[Source passage]
╭──

The prostitute is not really paid for not running away, for passively submitting to being fucked. She is expected to provide active sexual service to the client on demand. She is further expected to provide make-believe at various levels: to pretend that she enjoys it, that he is physically impressive and a good lover, that she finds him attractive; depending on her rank and place in the sex industry she may be required to pretend to be somebody in particular, to act out some simple or complex scenario of the client's choice.
The fact is that her job is about lying, and lying at the most intimate level. The more intimate the lie, the more it costs the liar; and this cost, like so many others in our economy, is concealed. Men often describe pretty women as being endowed by Nature with an inexhaustible source of pure profit, as if there were no cost at all to be borne in selling one's body and one's lies.

╰──

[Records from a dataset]
╭──

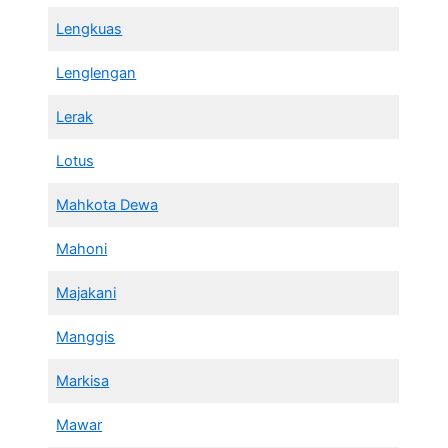
Lengkuas
Lenglengan
Lerak
Lotus
Mahkota Dewa
Mahoni
Majakani
Manggis
Markisa
Mawar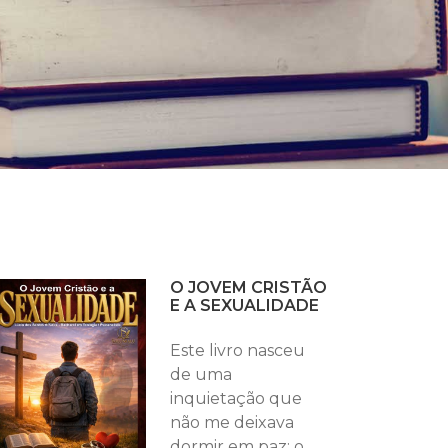
O JOVEM CRISTÃO
E A SEXUALIDADE
Este livro nasceu
de uma
inquietação que
não me deixava
dormir em paz: o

╰──

[Required work]
**a)** Summarize the passage on the prostitute's work in two sentences.
**b)** According to the passage on the prostitute's work, what happens to the cost that intimate lying imposes on the liar?
**c)** Pick up the passage on the prostitute's work after its last sentence and continue it.

[Task-by-task answers]
**a)** The prostitute is expected to provide active sexual service on demand and to keep up pretenses, such as enjoying the act, finding the client attractive, or acting out a scenario he chooses. Her job is therefore about lying at the most intimate level, and the cost of that lying is concealed, even though men often speak as if selling one's body and lies costs nothing.

**b)** The cost is concealed, like so many other costs in our economy.

**c)**
There is another side to this situation, which is that intelligent slaves despise their masters. Anyone who survives by manipulation and deceit cannot help but develop a certain contempt for the person who is so easily manipulated and deceived. This aspect of the man/whore relationship is often highlighted as proof that the woman really has the power in the arrangement, that men are merely helpless dupes of their own biology, which is exploited by mercenary and street-smart females. (In this mythology, note that once again the pimp has vanished from the picture.)
It doesn't really matter if the richest man in the world is stupid. The fact remains that he and other members of the Old Boys' Club have material power over my life and other people's lives, which we do not have over theirs . The fact that a pretty girl in a short skirt may be able to talk her way into a good job with a rather dim and egotistical male employer does not change the situation: he is the boss, he can fire her.
The fact that a hooker is clever enough to interpret and manipulate a client's fantasies and obsessions does not for one minute obscure the facts: he has the money and she needs it. Manipulation and deceit are the survival tools of the powerless; they would not need them so much if they had real, genuine, power.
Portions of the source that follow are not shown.